Lanskap moneter global tengah mengalami transformasi seiring munculnya teknologi baru, yaitu uang digital. Seperti blockchain, uang digital bakal mengubah cara kita bertransaksi, menyimpan dan mentransfer nilai.Â
Mata uang kripto, seperti Bitcoin, telah menantang dominasi mata uang fiat konvensional seperti Dolar Amerika Serikat (AS) atau Yuan China.
Indonesia pun tidak mau ketinggalan dengan tren ekonomi liberal ini. Bank Indonesia (BI) sebagai bank sentral berencana mengembangkan Rupiah digital. Kepentingan nasional apa yang mendorong kebijakan itu dan bagaimana kondisi geopolitik uang digital menjadi persoalan penting yang perlu mendapat perhatian juga.
Definisi
Kita mulai dengan mendefinisikan uang digital. Secara umum, uang digital (digital currency) adalah mata uang digital yang diterbitkan dan dikelola oleh pemerintah atau bank sentral, atau dikenal sebagai Central Bank Digital Currency (CBDC).
Berbeda dengan cryptocurrency swasta, seperti Bitcoin atau Ethereum, yang dikelola secara terdesentralisasi. CBDC ditujukan untuk penggunaan oleh publik secara umum (retail CBDC), tidak hanya untuk kebutuhan transfer antar institusi keuangan besar (wholesale).
CBDC memungkinkan individu dan entitas bisnis untuk menggunakan langsung mata uang digital yang sah secara hukum. Uang ini tidak sekedar perwakilan nilai uang melalui sistem komersial, seperti kartu kredit atau PayPal.

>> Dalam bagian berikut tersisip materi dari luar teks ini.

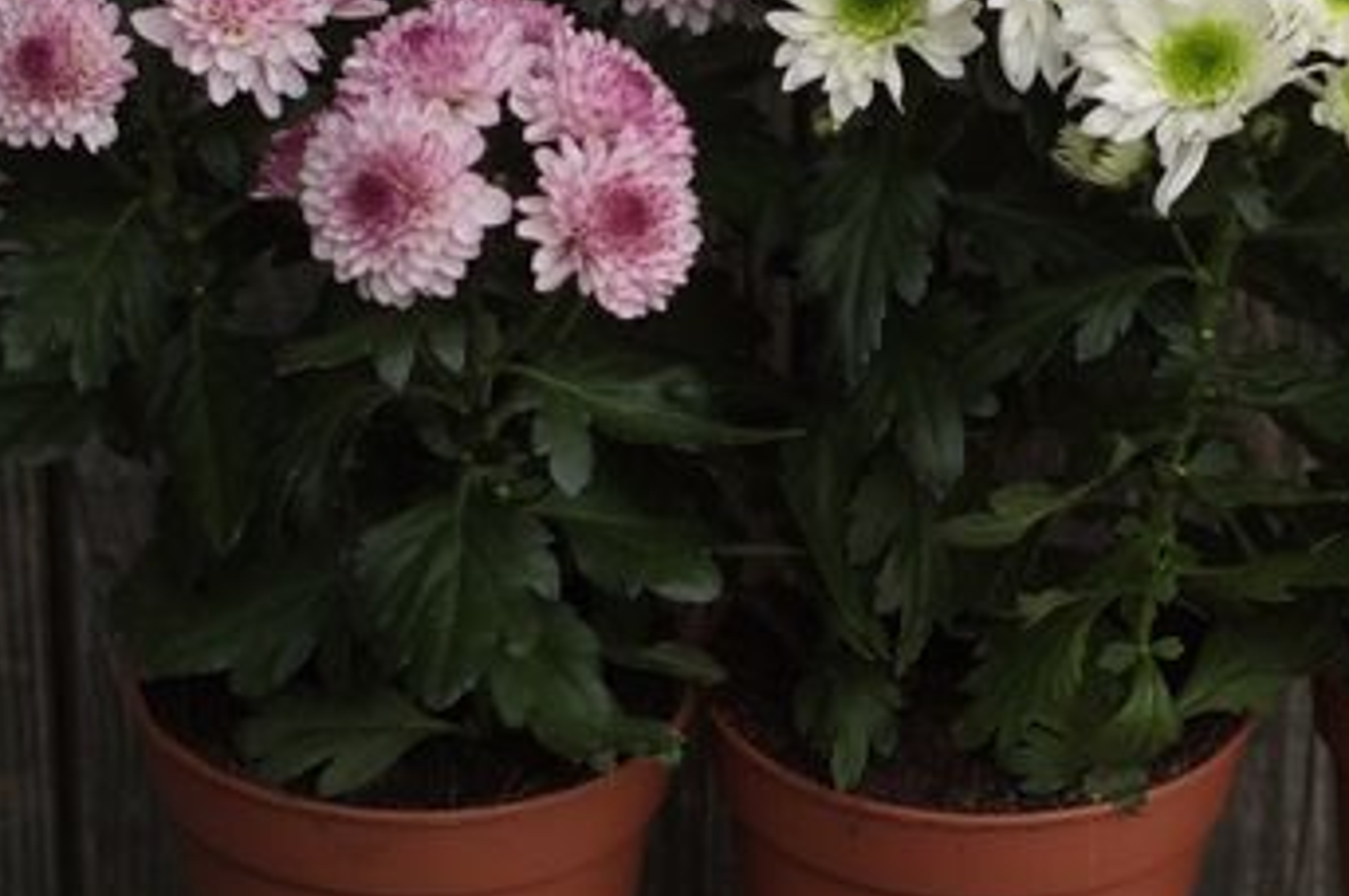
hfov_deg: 12.6
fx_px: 6065
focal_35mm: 162
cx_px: 1097
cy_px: 407
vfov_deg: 8.5
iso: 800
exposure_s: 1/400
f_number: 4
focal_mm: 50
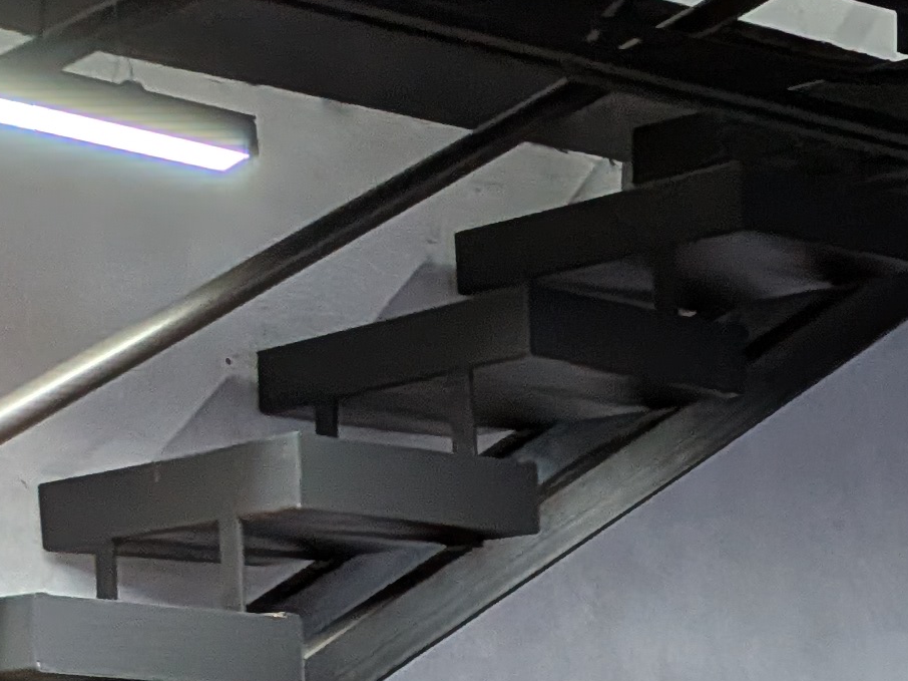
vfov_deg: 12.5
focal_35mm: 106
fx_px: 2780
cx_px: 1660
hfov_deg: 15.7
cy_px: 1317
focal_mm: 4.53
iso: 34
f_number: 1.7
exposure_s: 1/60
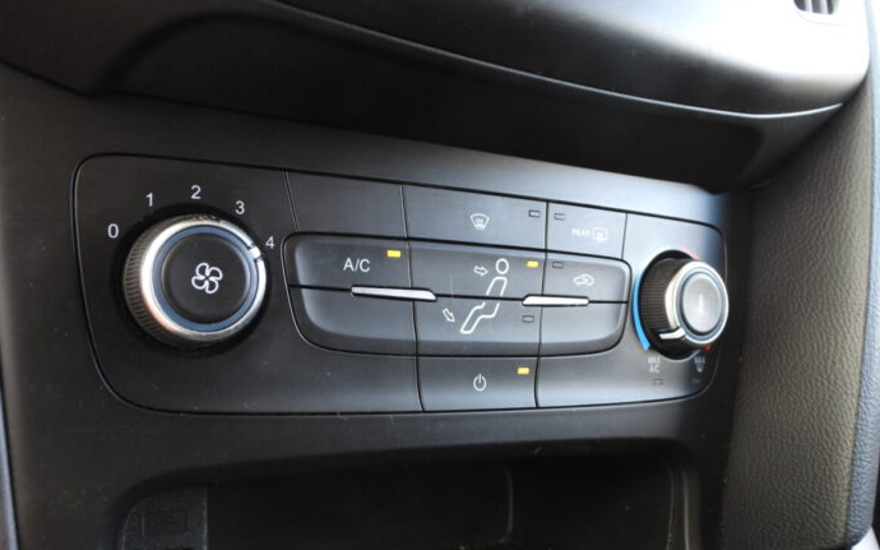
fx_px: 839
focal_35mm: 35
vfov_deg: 36.3
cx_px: 448
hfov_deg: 55.3
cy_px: 283
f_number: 3.2
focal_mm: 5.8
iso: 140
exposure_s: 1/30
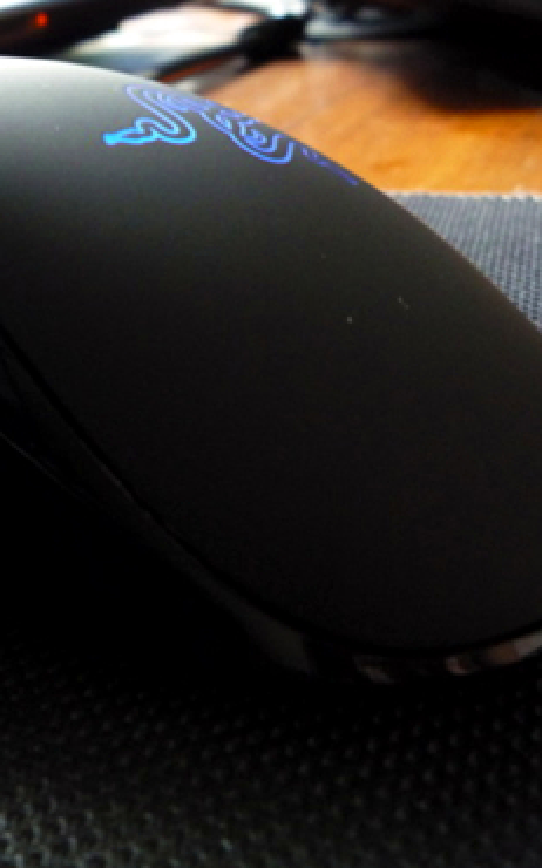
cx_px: -5
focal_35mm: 43
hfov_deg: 28.0
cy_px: 438
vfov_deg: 46.2
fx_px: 1017
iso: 400
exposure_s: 1/8
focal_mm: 5.2
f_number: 3.3
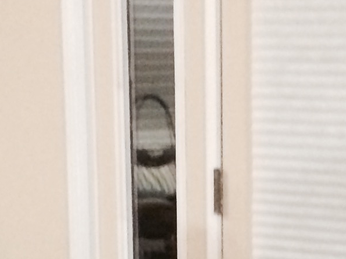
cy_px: 533
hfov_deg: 12.4
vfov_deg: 8.8
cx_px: 286
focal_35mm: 159
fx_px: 1589
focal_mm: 4.15
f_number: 2.2
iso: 400
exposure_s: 1/15
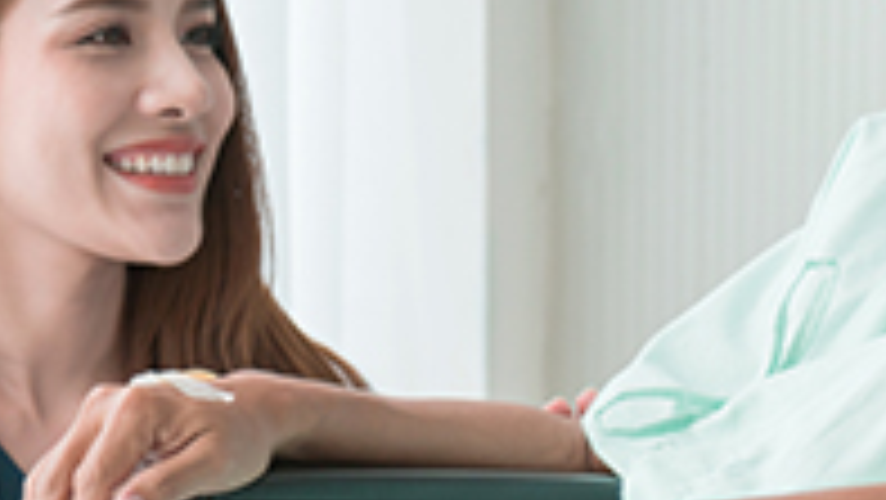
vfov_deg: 5.1
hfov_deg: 9.0
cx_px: 769
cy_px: 450
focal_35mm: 239
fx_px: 5617
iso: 250
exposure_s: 1/320
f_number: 4
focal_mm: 75
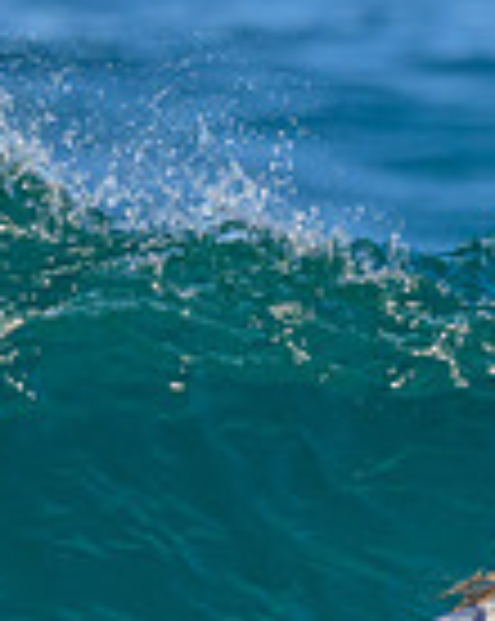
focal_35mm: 3994
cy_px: 454
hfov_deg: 0.4
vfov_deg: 0.5
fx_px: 73303
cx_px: 666
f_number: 6.3
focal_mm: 800
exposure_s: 1/2000
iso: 500
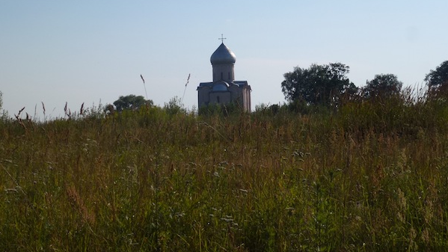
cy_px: 79
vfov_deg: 16.9
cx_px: 213
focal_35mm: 71
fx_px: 843
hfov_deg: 29.7
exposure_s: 1/1600
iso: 100
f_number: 4.5
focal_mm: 10.9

Pemerintah dapat mengeluarkan dan menyalurkan CBDC langsung ke masyarakat tanpa melalui bank komersial. CBDC direpresentasikan sebagai token digital yang disimpan dalam dompet digital.
Penjelasan itu menegaskan bahwa uang digital itu merujuk pada mata uang digital resmi yang diterbitkan dan dikontrol penggunaannya oleh pemerintah suatu negara. Dalam konteks ini, pemerintah Indonesia melalui Bank Indonesia mengeluarkan Rupiah digital.